THE TASK:
Restate word for word the lines of the records below, starting at the line that contains "ring tip: (1386, 772)" and ending at the line that contains "thumb tip: (393, 568)", with both of those lines included and nothing else.

----- MATERIAL FOR THIS TASK

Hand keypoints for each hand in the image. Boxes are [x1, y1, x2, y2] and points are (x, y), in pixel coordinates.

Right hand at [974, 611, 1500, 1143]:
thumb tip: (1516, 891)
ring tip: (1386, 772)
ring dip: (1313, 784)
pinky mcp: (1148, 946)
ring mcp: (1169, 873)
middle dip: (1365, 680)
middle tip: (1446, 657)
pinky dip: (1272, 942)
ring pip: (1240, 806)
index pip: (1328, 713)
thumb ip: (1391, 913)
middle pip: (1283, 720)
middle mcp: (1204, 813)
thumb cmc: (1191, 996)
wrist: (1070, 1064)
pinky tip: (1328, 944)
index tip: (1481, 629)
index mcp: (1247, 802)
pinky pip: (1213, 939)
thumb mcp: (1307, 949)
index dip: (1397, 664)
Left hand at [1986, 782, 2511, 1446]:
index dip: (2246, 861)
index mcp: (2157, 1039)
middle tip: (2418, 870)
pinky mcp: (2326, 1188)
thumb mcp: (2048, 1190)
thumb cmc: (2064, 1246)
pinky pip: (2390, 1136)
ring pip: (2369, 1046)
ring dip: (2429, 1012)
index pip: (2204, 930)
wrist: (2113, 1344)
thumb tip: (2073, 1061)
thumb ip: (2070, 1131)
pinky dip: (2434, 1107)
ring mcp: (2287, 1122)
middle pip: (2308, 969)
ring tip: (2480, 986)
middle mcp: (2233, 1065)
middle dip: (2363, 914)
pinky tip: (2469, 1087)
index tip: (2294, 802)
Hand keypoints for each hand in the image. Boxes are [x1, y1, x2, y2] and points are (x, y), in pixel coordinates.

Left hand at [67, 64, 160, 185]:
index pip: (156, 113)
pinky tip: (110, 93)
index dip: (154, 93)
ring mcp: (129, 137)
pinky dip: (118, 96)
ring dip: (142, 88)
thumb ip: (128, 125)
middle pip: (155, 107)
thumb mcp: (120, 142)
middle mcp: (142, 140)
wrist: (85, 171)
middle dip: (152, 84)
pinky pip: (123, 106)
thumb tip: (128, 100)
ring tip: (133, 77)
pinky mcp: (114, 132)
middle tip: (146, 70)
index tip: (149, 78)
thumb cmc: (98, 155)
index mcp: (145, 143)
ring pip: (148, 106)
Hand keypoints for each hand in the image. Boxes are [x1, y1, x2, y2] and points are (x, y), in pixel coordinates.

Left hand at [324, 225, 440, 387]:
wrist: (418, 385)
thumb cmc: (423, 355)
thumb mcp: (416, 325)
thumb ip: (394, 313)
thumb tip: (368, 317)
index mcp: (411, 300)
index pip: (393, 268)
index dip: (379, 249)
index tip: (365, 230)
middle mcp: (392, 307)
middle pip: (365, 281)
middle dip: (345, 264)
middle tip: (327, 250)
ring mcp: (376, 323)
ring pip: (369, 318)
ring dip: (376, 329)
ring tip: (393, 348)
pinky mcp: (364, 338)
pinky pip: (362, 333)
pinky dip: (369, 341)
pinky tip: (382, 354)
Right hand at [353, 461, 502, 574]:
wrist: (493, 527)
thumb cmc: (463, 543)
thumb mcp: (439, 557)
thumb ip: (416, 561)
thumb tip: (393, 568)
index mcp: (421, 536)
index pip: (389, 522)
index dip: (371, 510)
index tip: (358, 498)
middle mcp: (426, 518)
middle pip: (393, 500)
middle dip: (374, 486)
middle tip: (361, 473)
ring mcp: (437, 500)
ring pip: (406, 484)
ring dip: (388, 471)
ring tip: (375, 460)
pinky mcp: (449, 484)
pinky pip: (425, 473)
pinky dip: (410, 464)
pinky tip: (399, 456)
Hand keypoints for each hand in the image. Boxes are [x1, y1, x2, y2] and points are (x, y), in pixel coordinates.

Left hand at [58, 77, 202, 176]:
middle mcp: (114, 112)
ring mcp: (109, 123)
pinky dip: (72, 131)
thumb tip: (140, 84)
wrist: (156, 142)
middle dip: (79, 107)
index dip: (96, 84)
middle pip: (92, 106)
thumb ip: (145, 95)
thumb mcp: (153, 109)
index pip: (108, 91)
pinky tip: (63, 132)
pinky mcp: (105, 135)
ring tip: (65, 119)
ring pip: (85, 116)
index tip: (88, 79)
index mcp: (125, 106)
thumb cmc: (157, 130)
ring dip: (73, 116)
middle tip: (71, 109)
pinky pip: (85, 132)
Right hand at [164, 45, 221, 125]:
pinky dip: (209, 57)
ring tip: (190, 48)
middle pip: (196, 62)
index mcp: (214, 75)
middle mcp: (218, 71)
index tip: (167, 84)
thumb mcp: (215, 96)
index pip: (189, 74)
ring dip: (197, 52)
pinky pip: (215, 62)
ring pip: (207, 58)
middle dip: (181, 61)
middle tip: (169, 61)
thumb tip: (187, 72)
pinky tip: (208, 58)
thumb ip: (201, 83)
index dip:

----------

RESPONSE TO THE EXERCISE:
ring tip: (1386, 772)
ring dip: (1313, 784)
pinky mcp: (1148, 946)
ring mcp: (1169, 873)
middle dip: (1365, 680)
middle tip: (1446, 657)
pinky dip: (1272, 942)
ring pip: (1240, 806)
index pip: (1328, 713)
thumb ip: (1391, 913)
middle pip: (1283, 720)
middle mcp: (1204, 813)
thumb cmc: (1191, 996)
wrist: (1070, 1064)
pinky tip: (1328, 944)
index tip: (1481, 629)
index mcp: (1247, 802)
pinky pip: (1213, 939)
thumb mcp: (1307, 949)
index dip: (1397, 664)
Left hand at [1986, 782, 2511, 1446]:
index dip: (2246, 861)
index mcp: (2157, 1039)
middle tip: (2418, 870)
pinky mcp: (2326, 1188)
thumb mcp: (2048, 1190)
thumb cmc: (2064, 1246)
pinky pip: (2390, 1136)
ring pip: (2369, 1046)
ring dip: (2429, 1012)
index pip: (2204, 930)
wrist: (2113, 1344)
thumb tip: (2073, 1061)
thumb ip: (2070, 1131)
pinky dip: (2434, 1107)
ring mcp: (2287, 1122)
middle pip: (2308, 969)
ring tip: (2480, 986)
middle mcp: (2233, 1065)
middle dip: (2363, 914)
pinky tip: (2469, 1087)
index tip: (2294, 802)
Hand keypoints for each hand in the image. Boxes are [x1, y1, x2, y2] and points are (x, y), in pixel coordinates.

Left hand at [67, 64, 160, 185]:
index pip: (156, 113)
pinky tip: (110, 93)
index dip: (154, 93)
ring mcp: (129, 137)
pinky dip: (118, 96)
ring dip: (142, 88)
thumb ip: (128, 125)
middle pip: (155, 107)
thumb mcp: (120, 142)
middle mcp: (142, 140)
wrist: (85, 171)
middle dip: (152, 84)
pinky pip: (123, 106)
thumb tip: (128, 100)
ring tip: (133, 77)
pinky mcp: (114, 132)
middle tip: (146, 70)
index tip: (149, 78)
thumb cmc: (98, 155)
index mcp: (145, 143)
ring pip: (148, 106)
Hand keypoints for each hand in the image. Boxes are [x1, y1, x2, y2] and points are (x, y), in pixel coordinates.

Left hand at [324, 225, 440, 387]:
wrist: (418, 385)
thumb cmc: (423, 355)
thumb mcp: (416, 325)
thumb ip: (394, 313)
thumb tip: (368, 317)
index mcp: (411, 300)
index pip: (393, 268)
index dip: (379, 249)
index tip: (365, 230)
middle mcp: (392, 307)
middle pip: (365, 281)
middle dip: (345, 264)
middle tip: (327, 250)
ring mcp: (376, 323)
ring pip: (369, 318)
ring dip: (376, 329)
ring tip: (393, 348)
pinky mcp: (364, 338)
pinky pip: (362, 333)
pinky dip: (369, 341)
pinky tip: (382, 354)
Right hand at [353, 461, 502, 574]:
wrist: (493, 527)
thumb cmc: (463, 543)
thumb mcp: (439, 557)
thumb ip: (416, 561)
thumb tip: (393, 568)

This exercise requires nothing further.